Algorithm Implementation/Simulation/Monty Hall problem/Usefulness

Third version: a modification of the prior version, modeling the host opening a door and the player making the second choice, the same way the first version does. Even though the prior version is not a formal, proper or full modeling, it has the same effect in terms of computing, because we can check that the line "win += 1 if choice2 == car" is the same as "win += 1 if choice1 != car", making the choice2 information unnecessary.

To do: This article is a draft. Current content is ok, but it needs to be logically organized. For example, a proper introduction to the subject is missing.

In fact, given the first choice, the game is already decided for a switching player. This means that the full modeling (first, fourth and this version) is not necessary (or even concise) at all: if the player initially chooses the right door, for sure he loses after switching (because he is leaving the right door); if he chooses the wrong door, for sure he wins after switching (because the right door is the only one to switch to - the other one is opened by the host). As we already have the result of the current game after checking the first choice, we don't need to artificially compute it again by explicit simulation of the other events: it would be simply redundant.

This all means that the proper, full modeling of the Monty Hall problem can be abstracted to a more concise and simpler form. The full modeling becomes just an instance of the simplest one. Fifth version implements such a simplest abstraction, while the second and fourth ones work as intermediary simplifications. First and third versions even though proper descriptions of the scenario, are not computationally efficient in terms of good, non-redundant abstraction. In fact, refactoring of all the versions from first to fourth leads to the fifth one, because all versions are equivalent, differing only in the levels of abstraction and redundancy.

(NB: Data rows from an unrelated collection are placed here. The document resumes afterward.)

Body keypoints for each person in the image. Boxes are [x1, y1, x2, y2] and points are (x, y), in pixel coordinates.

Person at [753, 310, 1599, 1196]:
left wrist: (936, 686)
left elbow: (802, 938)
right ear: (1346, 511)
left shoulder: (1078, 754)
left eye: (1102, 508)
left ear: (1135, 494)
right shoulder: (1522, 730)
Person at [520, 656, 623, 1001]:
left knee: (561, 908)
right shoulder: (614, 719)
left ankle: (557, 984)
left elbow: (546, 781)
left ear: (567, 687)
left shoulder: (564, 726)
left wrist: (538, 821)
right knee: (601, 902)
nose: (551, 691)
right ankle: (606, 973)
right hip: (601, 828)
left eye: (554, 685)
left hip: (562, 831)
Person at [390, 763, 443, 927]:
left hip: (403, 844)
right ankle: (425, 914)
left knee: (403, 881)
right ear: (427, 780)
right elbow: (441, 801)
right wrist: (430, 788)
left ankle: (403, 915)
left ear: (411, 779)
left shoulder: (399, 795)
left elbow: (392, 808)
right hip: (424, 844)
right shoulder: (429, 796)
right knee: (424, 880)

Another way to express the difference from the intermediary to the full modelings is that the full ones run a simulation from the player's perspective: he will only know whether his initial choice was right or not in the end of each game. However, we can run a more concise (even though abstracted, that is, not specifically describing the original scenario anymore) simulation using the host's perspective: we can take advantage of the fact that we can check if the first choice is correct, so that we can already know the result, without having to execute any additional steps. This may become clearer in the fourth example below.

Actually, if we think that the Monty Hall problem can be reduced to simply checking the success rate of many times picking up two elements out of three and checking them against an expected one, we can conclude that all the versions from first to fourth are redundant in some level, even if they are modeling the problem completely or correctly. Even in the simplest form, we can deduce that the more repetition and randomness we have, the more closer to 2/3 the result is inclined to be. From this point of view, any computer simulation of Monty Hall problem is pointless at all. Computer simulations are used where a complete enumeration of all possible states would be prohibitive or impossible,^[1] which is not the case of Monty Hall problem.

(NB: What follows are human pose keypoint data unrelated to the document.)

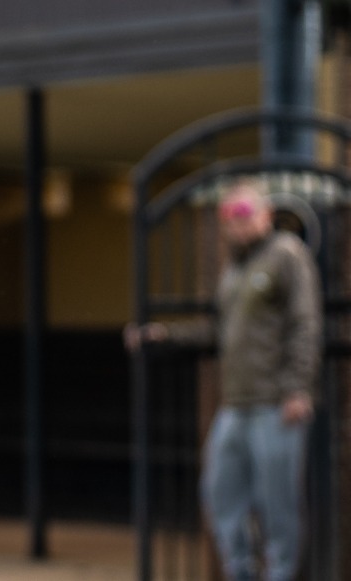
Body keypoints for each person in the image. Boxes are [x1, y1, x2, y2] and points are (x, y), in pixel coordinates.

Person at [127, 179, 321, 581]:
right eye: (229, 216)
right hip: (235, 404)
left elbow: (306, 324)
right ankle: (242, 572)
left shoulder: (287, 254)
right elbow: (218, 332)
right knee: (219, 493)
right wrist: (164, 335)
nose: (237, 222)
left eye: (245, 213)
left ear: (266, 213)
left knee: (278, 503)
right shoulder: (235, 269)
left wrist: (298, 387)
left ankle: (281, 574)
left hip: (275, 403)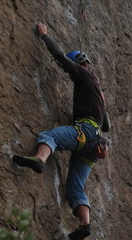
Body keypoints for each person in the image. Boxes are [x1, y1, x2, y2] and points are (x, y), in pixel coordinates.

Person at [12, 22, 111, 240]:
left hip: (84, 132)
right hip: (94, 146)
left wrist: (44, 36)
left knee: (50, 136)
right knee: (75, 187)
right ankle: (84, 224)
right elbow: (107, 126)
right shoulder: (98, 90)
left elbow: (60, 57)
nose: (69, 75)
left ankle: (39, 159)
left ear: (79, 63)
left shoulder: (84, 75)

Note: the reason why the algorithms can't be reduced to a single "print 2/3" is because the output depends on the number of times the game is played, and on the randomness of either the right door, or the player's choice. For example, for only 10 games it is unlikely that the success rate will keep at 2/3 for all runnings of the simulation.

Full, proper modeling

wins = 0
car = 1
many times do
    choice1 = rand(1..3)     
    host = (1, 2, 3) - (car, choice1)
    choice2 = (1, 2, 3) - (host, choice1)    
    if choice2 == car   
        wins += 1  
end

Partial modeling (host's perspective)

wins = 0
car = 1 
many times do
    choice = rand(1..3)
    if choice != car    
        wins += 1
end

Abstracted modeling

wins = 0
many times do
    if rand(1..3) in 1..2
        win+= 1 
end

Ruby implementations

car = wins = 0
many = 100000
 
many.times do
    choice1 = rand(3)
    host_opts = [0, 1, 2] - [choice1, car]
    choice2 = [0, 1, 2] - [choice1, host_opts.first]
    wins += 1 if choice2 == [car] 
end
 
puts "#{(wins * 100) / many}%"

car = wins = 0
many = 1000 * 1000
 
many.times do |game|
    progress = ((game + 1) * 100) / many
    print("\b\b\b#{progress}%") 
    choice = rand(3) 
    wins += 1 unless choice == car    
end
 
puts "#{(wins * 100) / many}%"

many, wins = 1000 * 1000, 0
many.times { wins+= 1 if [0, 1].include? rand(3) }
puts "#{(wins * 100) / many}%"